Literasi diyakini akan berkontribusi dalam meminimalkan tingkat stress anak dan kecenderungan anak-anak pada gadget. Program mulia pemerintah seperti tersebut di atas hendaknya dibarengi dengan kebijakan populis para pemimpin daerah.

Artinya, jangan sampai pincang, tidak seimbang antara program pusat dan daerah. Literasi harus menjadi salah satu gerakan yang terimplemetasi baik, sampai dengan tingkat kabupaten bahkan kecamatan dan desa.
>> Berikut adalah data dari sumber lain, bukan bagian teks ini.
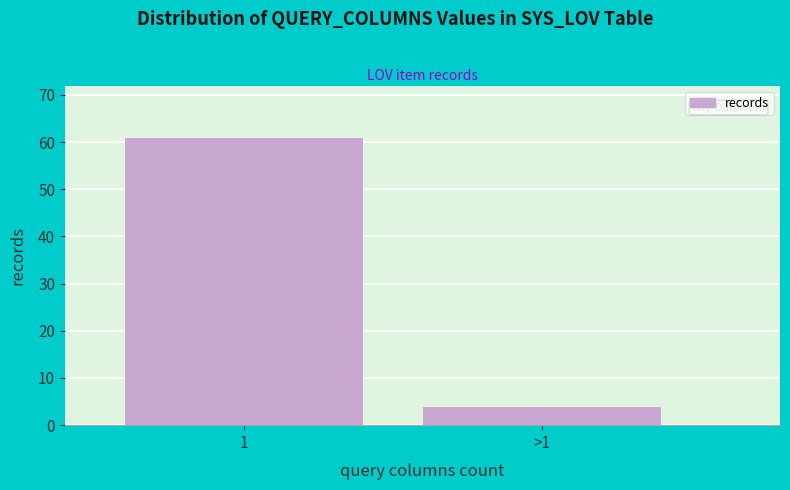

Reading right to left, list all the values displayed in this chart.

4	61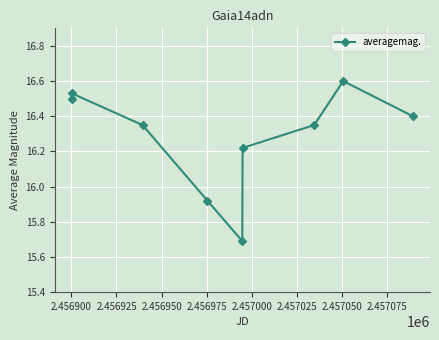

What is the difference between the maximum and minimum values?

0.9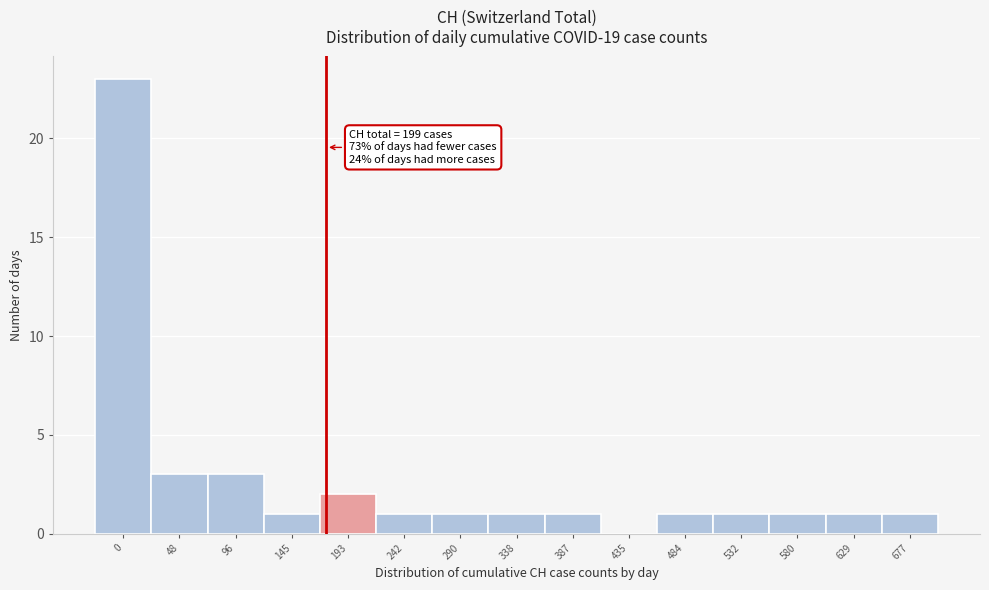

Reading right to left, transcribe all the data shown in this chart.

677=1	629=1	580=1	532=1	484=1	435=0	387=1	338=1	290=1	242=1	193=2	145=1	96=3	48=3	0=23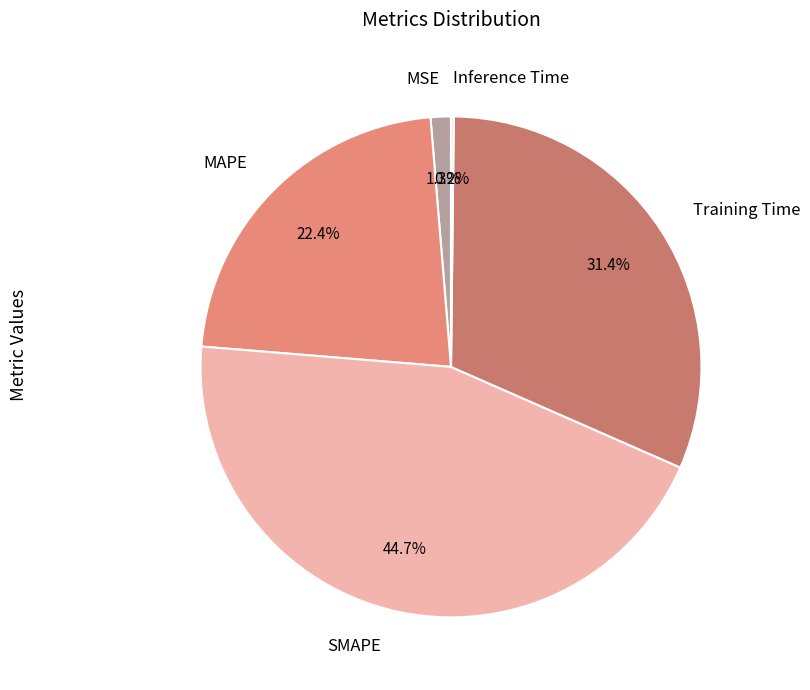

Which slice is the largest?

SMAPE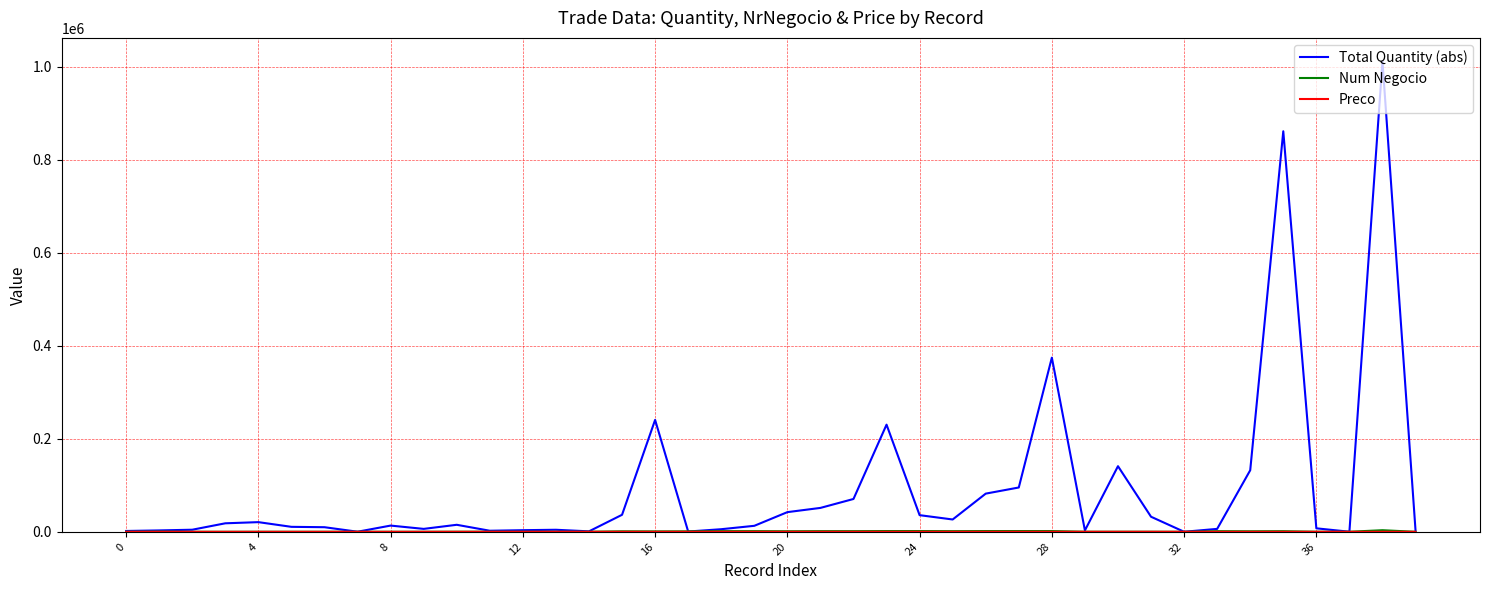

Is this an area chart (filled region under the line)?

No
Hal ini penting dilakukan untuk menyiapkan generasi di era 4.0 seperti saat ini sehingga anak-anak tidak gagap teknologi tetapi sebaliknya mereka akan meggunakan IT dengan bijaksana.

Peran masyarakat untuk mewujudkan penyiapan sumberdaya manusia yang berkualitas tentu menjadi bagian penting untuk kokohnya Indonesia sekarang dan yang akan datang. Menjawab semua permasalahan tersebut diperlukan pemikiran kreatif dan inovatif untuk memberikan ruang-ruang berekspresi termasuk untuk anak-anak.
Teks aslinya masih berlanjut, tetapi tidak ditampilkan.